1934 war alles für einen festlichen Empfang des "Führers" vorbereitet 

HakenkreuzDer Besuch von Adolf Hitler in Kevelaer war als Auszeichnung für das „mustergültige“ Arbeitsdienstlager, das dem Westwall-Bau diente, gedacht. Straßen und Häuser waren für den 29. Juni 1934 festlich geschmückt, an dem gegen 16 Uhr Hitler und sein Stellvertreter Rudolf Heß in der Wallfahrtsstadt erwartet wurden.

Der Hitler-Besuch war dem Essener Gauleiter Josef Terboven zu verdanken, der in enger Beziehung zum „Führer“ stand: Terboven hatte 1923 an Hitlers gescheitertem Putsch in München teilgenommen. Ab 1928 Gauleiter in Essen, heiratete Terboven am 29. Juni 1934, also am Tag des geplanten Hitler-Besuchs in Kevelaer, Ilse Stahl, eine ehemalige Sekretärin von Joseph Goebbels. Hitler, der seine „alten Kameraden“ aus der Kampfzeit nie vergaß, nahm die Einladung zur Hochzeit in Essen an.

Er stieß am Vorabend mit Hermann Göring zur Festgesellschaft und hätte wohl einen netten Abend verlebt, wenn ihn nicht Himmler mit einer Nachricht aufgeschreckt hätte.

Reichspräsident von Hindenburg, so berichtete Himmler, wolle nicht nur die Macht der SA und die ihres Führers Ernst Röhm, sondern auch die der NSDAP und damit die von Hitler in die Schranken weisen.

Unverzüglich verließ Hitler die Gesellschaft, fuhr zu seinem Hotel in Bad Godesberg und rief engste Vertraute herbei. Joseph Goebbels setzte sich noch in der Nacht ins Flugzeug, um seinem „Führer“ zur Seite zu stehen.

Alle waren sich einig: Die längst selbst vorbereiteten Repressionen gegen die SA, die sich als Konkurrenz zur Wehrmacht in Stellung gebracht hatte, duldeten keinen Aufschub mehr.

Auf Hitlers Absage an Röhms Konzept einer Waffen tragenden SA hatte Röhm nicht reagiert. Er war dabei, Hitlers 1933 errungene Macht zu gefährden. Denn nur mit der Reichswehr, nicht mit der SA waren Hitlers Pläne durchführbar.

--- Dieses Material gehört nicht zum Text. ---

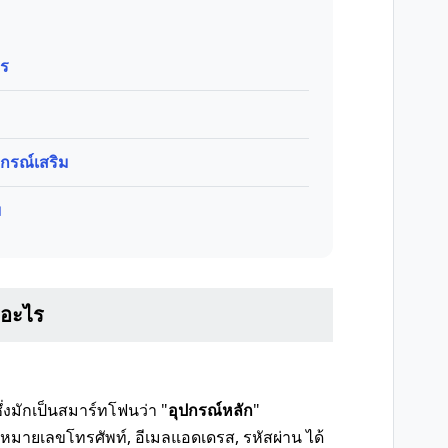
ไร
กรณ์เสริม
ม
ออะไร
ึ่งมักเป็นสมาร์ทโฟนว่า "
อุปกรณ์หลัก
"
 หมายเลขโทรศัพท์, อีเมลแอดเดรส, รหัสผ่าน ได้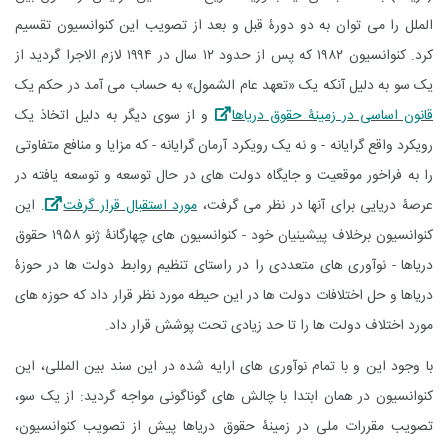
الملل را می توان به دو دورۀ قبل و بعد از تصویب این کنوانسیون تقسیم
کرد. کنوانسیون ۱۹۸۲ که پس از حدود ۱۲ سال در ۱۹۹۴ لازم الاجرا گردید از
یک سو به دلیل آنکه یک «تعهد عام الشمول» به حساب می آمد در حکم یک
قانون اساسی در زمینۀ حقوق دریاها
و از سوی دیگر به دلیل اتخاذ یک
رویکرد واقع گرایانه - و نه یک رویکرد آرمان گرایانه - که مزایا و منافع متفاوتی
را به فراخور موقعیت و جایگاه دولت های در حال توسعه و توسعه یافته در
عرصۀ دریایی برای آنها در نظر می گرفت،
مورد استقبال قرار گرفت
. این
کنوانسیون برخلاف پیشینیان خود - کنوانسیون های چهارگانۀ ژنو ۱۹۵۸ حقوق
دریاها - نوآوری های متعددی را در راستای تنظیم روابط دولت ها در حوزۀ
دریاها و حل اختلافات دولت ها در این حیطه مورد نظر قرار داد که حوزه های
مورد اختلاف دولت ها را تا حد زیادی تحت پوشش قرار داد.
با وجود این و با تمام نوآوری های ارایه شده در این سند بین المللی، این
کنوانسیون در همان ابتدا با چالش های گوناگونی مواجه گردید: از یک سو،
تصویب مقررات ملی در زمینۀ حقوق دریاها پیش از تصویب کنوانسیون،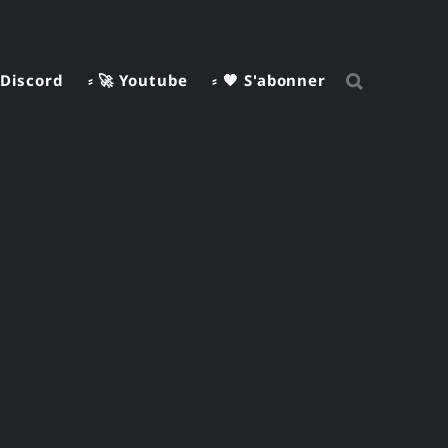
 Discord
⸗ 🚀 Youtube
⸗ 🧡 S'abonner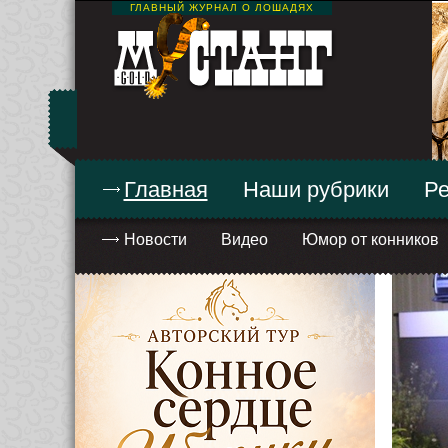
ГЛАВНЫЙ ЖУРНАЛ О ЛОШАДЯХ
Главная
Наши рубрики
Ре
Новости
Видео
Юмор от конников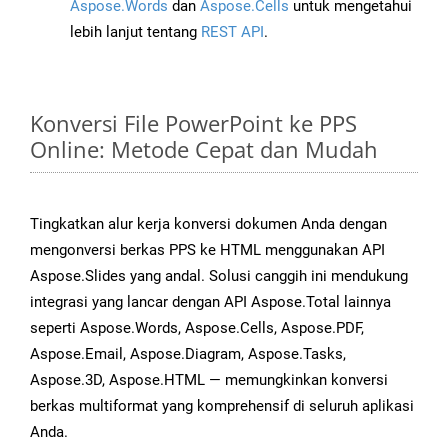
Aspose.Words
dan
Aspose.Cells
untuk mengetahui
lebih lanjut tentang
REST API
.
Konversi File PowerPoint ke PPS
Online: Metode Cepat dan Mudah
Tingkatkan alur kerja konversi dokumen Anda dengan
mengonversi berkas PPS ke HTML menggunakan API
Aspose.Slides yang andal. Solusi canggih ini mendukung
integrasi yang lancar dengan API Aspose.Total lainnya
seperti Aspose.Words, Aspose.Cells, Aspose.PDF,
Aspose.Email, Aspose.Diagram, Aspose.Tasks,
Aspose.3D, Aspose.HTML — memungkinkan konversi
berkas multiformat yang komprehensif di seluruh aplikasi
Anda.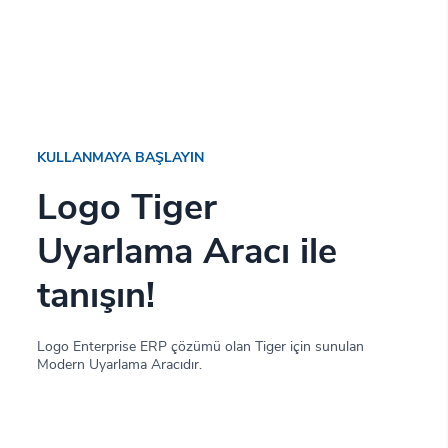
KULLANMAYA BAŞLAYIN
Logo Tiger
Uyarlama Aracı ile
tanışın!
Logo Enterprise ERP çözümü olan Tiger için sunulan
Modern Uyarlama Aracıdır.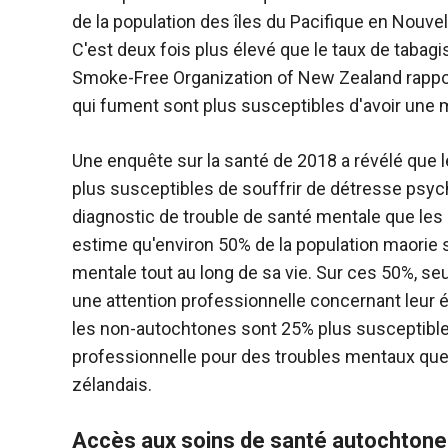
de la population des îles du Pacifique en Nouv
C'est deux fois plus élevé que le taux de tabag
Smoke-Free Organization of New Zealand rappo
qui fument sont plus susceptibles d'avoir une
Une enquête sur la santé de 2018 a révélé que
plus susceptibles de souffrir de détresse psyc
diagnostic de trouble de santé mentale que les
estime qu'environ 50% de la population maorie s
mentale tout au long de sa vie. Sur ces 50%, se
une attention professionnelle concernant leur 
les non-autochtones sont 25% plus susceptible
professionnelle pour des troubles mentaux que
zélandais.
Accès aux soins de santé autochtone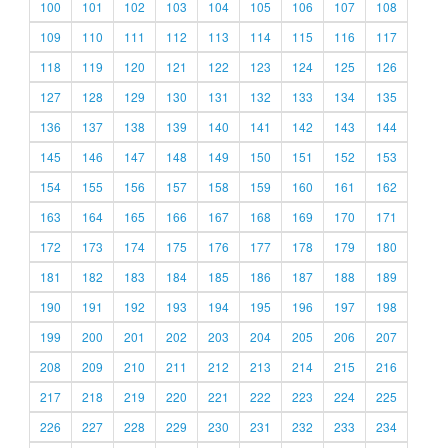
100
101
102
103
104
105
106
107
108
109
110
111
112
113
114
115
116
117
118
119
120
121
122
123
124
125
126
127
128
129
130
131
132
133
134
135
136
137
138
139
140
141
142
143
144
145
146
147
148
149
150
151
152
153
154
155
156
157
158
159
160
161
162
163
164
165
166
167
168
169
170
171
172
173
174
175
176
177
178
179
180
181
182
183
184
185
186
187
188
189
190
191
192
193
194
195
196
197
198
199
200
201
202
203
204
205
206
207
208
209
210
211
212
213
214
215
216
217
218
219
220
221
222
223
224
225
226
227
228
229
230
231
232
233
234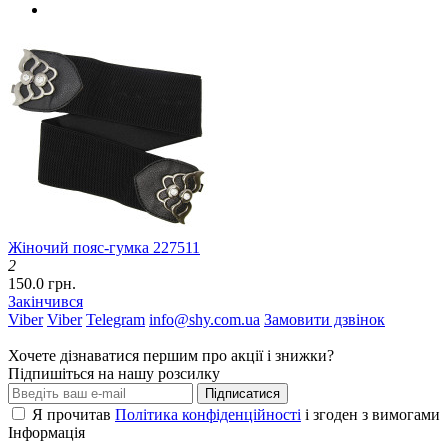
Жіночий пояс-гумка 227511
2
150.0 грн.
Закінчився
Viber
Viber
Telegram
info@shy.com.ua
Замовити дзвінок
Хочете дізнаватися першим про акції і знижки?
Підпишіться на нашу розсилку
Підписатися
Я прочитав
Політика конфіденційності
і згоден з вимогами
Інформація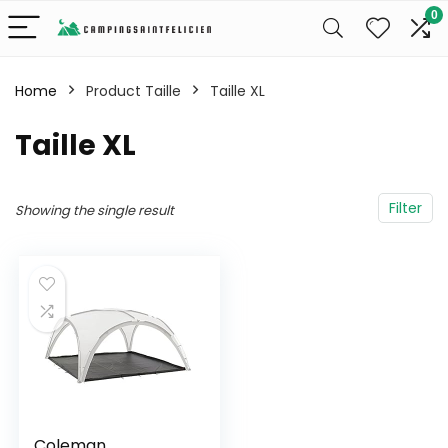
0
Home
Product Taille
‎Taille XL
‎Taille XL
Filter
Showing the single result
Coleman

Während am 29. Juni in Kevelaer die Fahnen und Girlanden wehten, die auf den „Führer“ vergeblich warteten, besprachen Hitler, Göring und Goebbels in dem Bad Godesberger Hotel, wie sie gegen Röhm und die SA vorgehen wollten.

Für den Vormittag des 30. Juni waren inzwischen sämtliche SA-Führer nach Bad Wiessee in Süddeutschland einbestellt, wo Hitler mit der SA abrechnen wollte. Göring flog nach Berlin, um dort das Heft des Handelns in die Hand zu nehmen. Hitler setzte sich, am 30. Juni, zwei Uhr nachts, ins Flugzeug nach München, wo er um vier Uhr landete. Zur Unterstützung eines Schlags gegen Röhm und die SA hatte Himmler mittlerweile einige SS-Hundertschaften auf Fahrzeugen der Reichswehr in München einrücken lassen.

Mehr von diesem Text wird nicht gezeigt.